■ WHAT YOU ARE ASKED TO DO:
Set out exactly every line of the entries below, starting at the line that holds "19: (395, 46, 0.44)" and stopping after the line that holds "35: (668, 160, 0.97)".

■ INFORMATION GIVEN:
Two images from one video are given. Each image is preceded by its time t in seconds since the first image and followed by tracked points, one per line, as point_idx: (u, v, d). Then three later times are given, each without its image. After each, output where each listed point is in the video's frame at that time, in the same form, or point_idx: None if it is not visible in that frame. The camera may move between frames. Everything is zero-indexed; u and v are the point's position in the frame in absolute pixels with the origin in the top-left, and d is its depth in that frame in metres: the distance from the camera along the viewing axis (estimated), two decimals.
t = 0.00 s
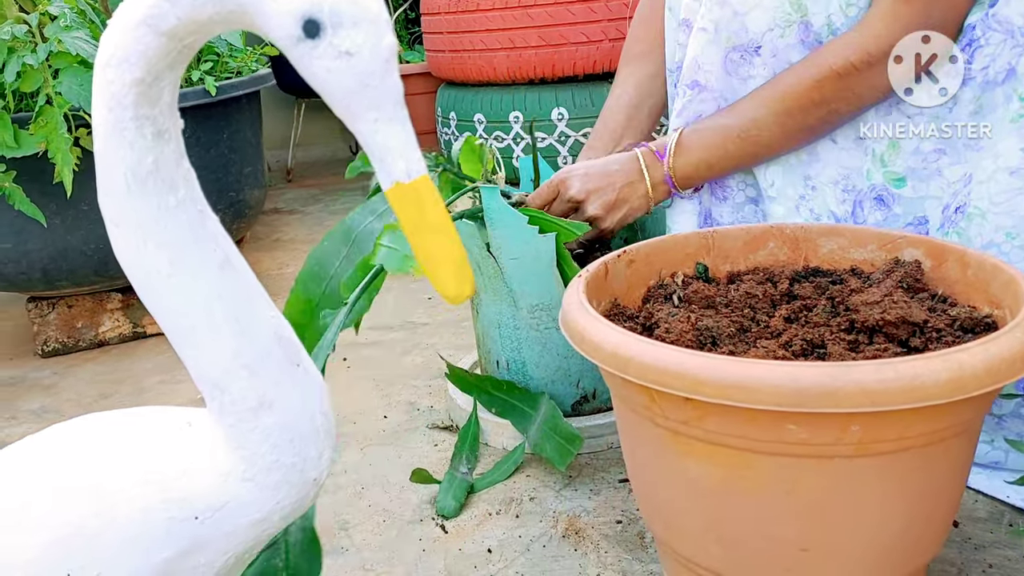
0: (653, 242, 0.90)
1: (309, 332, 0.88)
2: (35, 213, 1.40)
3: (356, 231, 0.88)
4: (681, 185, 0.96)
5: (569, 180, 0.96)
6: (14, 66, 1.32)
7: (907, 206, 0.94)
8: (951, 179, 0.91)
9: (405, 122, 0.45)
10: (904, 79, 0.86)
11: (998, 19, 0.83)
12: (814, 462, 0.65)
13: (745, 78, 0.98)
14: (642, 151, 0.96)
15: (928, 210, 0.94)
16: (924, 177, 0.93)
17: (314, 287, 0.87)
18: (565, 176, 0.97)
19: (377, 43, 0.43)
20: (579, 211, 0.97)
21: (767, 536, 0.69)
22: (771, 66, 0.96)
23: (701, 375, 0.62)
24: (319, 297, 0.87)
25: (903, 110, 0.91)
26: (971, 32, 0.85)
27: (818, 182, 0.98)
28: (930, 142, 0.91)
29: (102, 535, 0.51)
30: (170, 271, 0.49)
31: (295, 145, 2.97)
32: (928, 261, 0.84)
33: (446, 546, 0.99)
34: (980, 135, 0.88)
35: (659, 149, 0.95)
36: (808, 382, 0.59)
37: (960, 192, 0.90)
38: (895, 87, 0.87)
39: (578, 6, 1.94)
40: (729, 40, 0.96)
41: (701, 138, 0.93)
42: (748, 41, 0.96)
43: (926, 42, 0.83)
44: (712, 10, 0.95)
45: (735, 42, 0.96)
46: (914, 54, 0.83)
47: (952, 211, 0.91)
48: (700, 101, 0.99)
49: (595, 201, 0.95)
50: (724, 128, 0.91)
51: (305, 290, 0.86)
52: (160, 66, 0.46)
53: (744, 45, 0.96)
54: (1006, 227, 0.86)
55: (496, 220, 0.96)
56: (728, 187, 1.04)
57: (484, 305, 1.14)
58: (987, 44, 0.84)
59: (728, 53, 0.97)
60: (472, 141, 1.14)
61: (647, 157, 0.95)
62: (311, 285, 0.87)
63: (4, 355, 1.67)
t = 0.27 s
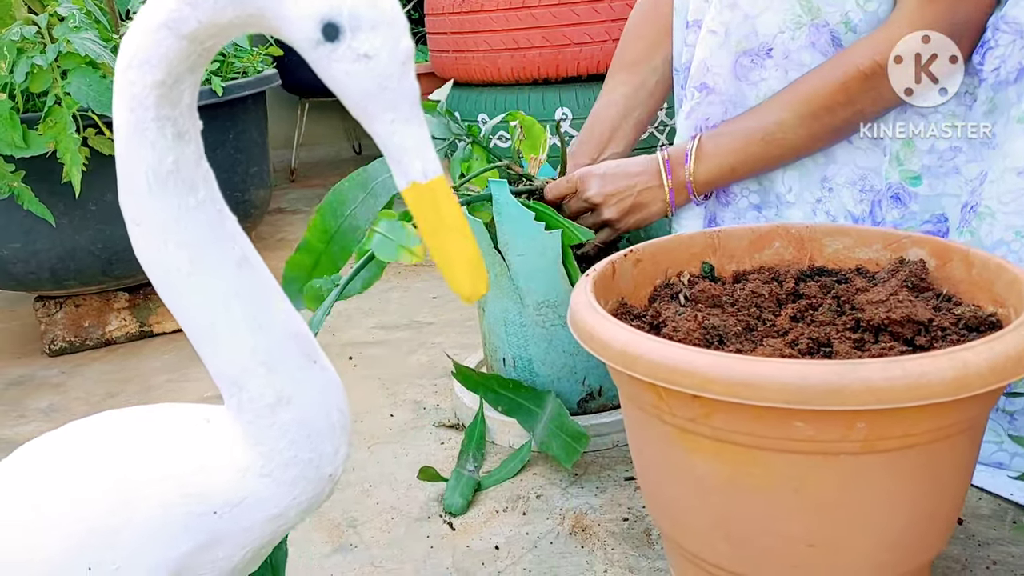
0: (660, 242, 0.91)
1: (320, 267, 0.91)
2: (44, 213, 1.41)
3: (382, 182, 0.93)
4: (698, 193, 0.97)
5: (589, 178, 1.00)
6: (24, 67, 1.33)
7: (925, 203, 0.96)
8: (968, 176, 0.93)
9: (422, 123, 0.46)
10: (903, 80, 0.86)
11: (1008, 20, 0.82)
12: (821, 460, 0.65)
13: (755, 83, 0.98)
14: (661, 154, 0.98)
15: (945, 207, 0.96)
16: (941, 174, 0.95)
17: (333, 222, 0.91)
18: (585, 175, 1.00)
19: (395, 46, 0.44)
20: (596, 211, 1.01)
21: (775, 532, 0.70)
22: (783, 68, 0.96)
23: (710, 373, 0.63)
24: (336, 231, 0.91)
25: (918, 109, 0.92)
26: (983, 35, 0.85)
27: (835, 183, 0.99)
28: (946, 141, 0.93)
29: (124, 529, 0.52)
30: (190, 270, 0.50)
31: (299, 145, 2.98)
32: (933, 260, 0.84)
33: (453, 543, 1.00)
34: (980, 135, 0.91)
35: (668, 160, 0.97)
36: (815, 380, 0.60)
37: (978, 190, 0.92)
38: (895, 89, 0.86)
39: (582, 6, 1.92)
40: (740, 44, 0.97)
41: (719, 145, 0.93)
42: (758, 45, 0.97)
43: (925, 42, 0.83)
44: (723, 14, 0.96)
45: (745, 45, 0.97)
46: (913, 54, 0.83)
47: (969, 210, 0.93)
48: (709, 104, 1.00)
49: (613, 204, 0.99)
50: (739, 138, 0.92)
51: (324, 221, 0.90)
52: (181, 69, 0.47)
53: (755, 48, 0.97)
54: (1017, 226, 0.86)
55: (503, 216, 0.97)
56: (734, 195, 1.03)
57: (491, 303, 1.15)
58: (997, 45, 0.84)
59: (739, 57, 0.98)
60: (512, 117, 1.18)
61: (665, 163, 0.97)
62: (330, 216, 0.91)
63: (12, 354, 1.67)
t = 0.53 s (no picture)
0: (668, 243, 0.92)
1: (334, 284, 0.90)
2: (53, 213, 1.41)
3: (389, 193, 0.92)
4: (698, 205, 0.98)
5: (595, 186, 1.00)
6: (34, 69, 1.34)
7: (923, 209, 0.97)
8: (964, 182, 0.94)
9: (443, 129, 0.47)
10: (903, 81, 0.86)
11: (1010, 23, 0.83)
12: (830, 460, 0.66)
13: (761, 85, 0.99)
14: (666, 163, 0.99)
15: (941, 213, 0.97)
16: (938, 180, 0.96)
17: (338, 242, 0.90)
18: (590, 183, 1.01)
19: (418, 54, 0.45)
20: (599, 217, 1.02)
21: (784, 531, 0.70)
22: (788, 71, 0.97)
23: (721, 373, 0.64)
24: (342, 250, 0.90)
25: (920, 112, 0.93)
26: (984, 39, 0.86)
27: (836, 186, 1.00)
28: (944, 148, 0.94)
29: (149, 526, 0.53)
30: (213, 271, 0.51)
31: (302, 146, 2.99)
32: (939, 262, 0.85)
33: (463, 542, 1.00)
34: (980, 135, 0.91)
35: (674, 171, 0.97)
36: (825, 380, 0.61)
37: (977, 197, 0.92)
38: (896, 91, 0.86)
39: (586, 8, 1.86)
40: (747, 46, 0.98)
41: (720, 155, 0.94)
42: (766, 47, 0.97)
43: (925, 42, 0.84)
44: (731, 16, 0.97)
45: (753, 48, 0.98)
46: (913, 54, 0.83)
47: (968, 216, 0.94)
48: (715, 105, 1.01)
49: (616, 212, 1.00)
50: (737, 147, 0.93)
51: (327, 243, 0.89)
52: (206, 74, 0.48)
53: (762, 51, 0.98)
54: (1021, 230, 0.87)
55: (513, 218, 0.98)
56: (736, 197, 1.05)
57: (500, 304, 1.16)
58: (998, 48, 0.85)
59: (746, 59, 0.99)
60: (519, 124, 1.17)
61: (671, 174, 0.98)
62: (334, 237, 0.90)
63: (20, 354, 1.68)
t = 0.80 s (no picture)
0: (673, 241, 0.93)
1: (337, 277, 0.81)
2: (61, 211, 1.43)
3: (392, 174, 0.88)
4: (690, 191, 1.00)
5: (588, 167, 0.99)
6: (43, 67, 1.35)
7: (920, 207, 0.98)
8: (961, 181, 0.95)
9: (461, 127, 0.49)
10: (903, 81, 0.87)
11: (1008, 24, 0.85)
12: (834, 454, 0.67)
13: (763, 81, 1.00)
14: (659, 146, 0.99)
15: (939, 211, 0.97)
16: (936, 178, 0.96)
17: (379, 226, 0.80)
18: (585, 163, 0.99)
19: (435, 54, 0.46)
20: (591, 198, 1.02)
21: (788, 524, 0.72)
22: (790, 67, 0.98)
23: (728, 367, 0.65)
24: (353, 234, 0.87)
25: (919, 112, 0.94)
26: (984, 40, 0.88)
27: (835, 184, 1.01)
28: (942, 147, 0.95)
29: (170, 515, 0.56)
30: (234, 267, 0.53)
31: (305, 144, 3.00)
32: (941, 260, 0.86)
33: (469, 535, 1.02)
34: (980, 135, 0.93)
35: (670, 154, 0.98)
36: (830, 375, 0.62)
37: (974, 196, 0.94)
38: (896, 90, 0.88)
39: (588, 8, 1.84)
40: (750, 43, 0.99)
41: (718, 142, 0.95)
42: (768, 44, 0.98)
43: (925, 42, 0.85)
44: (735, 11, 0.98)
45: (756, 44, 0.99)
46: (913, 54, 0.85)
47: (966, 214, 0.95)
48: (716, 101, 1.02)
49: (608, 195, 1.00)
50: (729, 139, 0.95)
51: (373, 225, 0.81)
52: (227, 73, 0.49)
53: (765, 47, 0.99)
54: (1017, 229, 0.88)
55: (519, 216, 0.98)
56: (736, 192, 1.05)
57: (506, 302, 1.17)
58: (996, 49, 0.87)
59: (748, 55, 1.00)
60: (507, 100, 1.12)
61: (666, 159, 0.98)
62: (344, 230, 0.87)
63: (27, 350, 1.69)
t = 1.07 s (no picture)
0: (677, 242, 0.94)
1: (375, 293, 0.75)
2: (68, 212, 1.43)
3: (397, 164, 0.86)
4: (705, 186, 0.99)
5: (607, 160, 0.98)
6: (50, 69, 1.36)
7: (931, 204, 0.99)
8: (972, 180, 0.97)
9: (472, 132, 0.50)
10: (903, 81, 0.88)
11: (1010, 28, 0.85)
12: (836, 454, 0.68)
13: (772, 83, 1.01)
14: (679, 139, 0.98)
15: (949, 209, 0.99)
16: (946, 177, 0.98)
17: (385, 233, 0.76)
18: (602, 157, 0.99)
19: (449, 60, 0.48)
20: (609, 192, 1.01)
21: (791, 522, 0.73)
22: (800, 68, 0.99)
23: (732, 368, 0.66)
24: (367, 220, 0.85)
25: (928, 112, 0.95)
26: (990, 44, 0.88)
27: (848, 185, 1.01)
28: (952, 146, 0.97)
29: (187, 511, 0.57)
30: (251, 268, 0.55)
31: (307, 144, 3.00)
32: (942, 261, 0.87)
33: (474, 534, 1.03)
34: (979, 135, 0.95)
35: (689, 150, 0.97)
36: (832, 375, 0.63)
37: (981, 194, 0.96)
38: (895, 91, 0.88)
39: (590, 9, 1.82)
40: (759, 45, 1.00)
41: (735, 138, 0.95)
42: (778, 45, 0.99)
43: (925, 42, 0.86)
44: (744, 13, 0.99)
45: (765, 46, 1.00)
46: (914, 54, 0.86)
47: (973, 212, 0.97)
48: (726, 103, 1.02)
49: (626, 189, 0.99)
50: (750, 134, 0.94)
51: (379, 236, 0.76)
52: (246, 80, 0.51)
53: (774, 49, 1.00)
54: (1014, 230, 0.89)
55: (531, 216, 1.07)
56: (745, 196, 1.06)
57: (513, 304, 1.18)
58: (999, 51, 0.87)
59: (758, 57, 1.00)
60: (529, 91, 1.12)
61: (683, 153, 0.97)
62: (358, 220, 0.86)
63: (32, 350, 1.70)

■ TASK RESPONSE:
19: (395, 46, 0.44)
20: (596, 211, 1.01)
21: (775, 532, 0.70)
22: (783, 68, 0.96)
23: (710, 373, 0.63)
24: (336, 231, 0.91)
25: (918, 109, 0.92)
26: (983, 35, 0.85)
27: (835, 183, 0.99)
28: (946, 141, 0.93)
29: (124, 529, 0.52)
30: (190, 270, 0.50)
31: (299, 145, 2.98)
32: (933, 260, 0.84)
33: (453, 543, 1.00)
34: (980, 135, 0.91)
35: (668, 160, 0.97)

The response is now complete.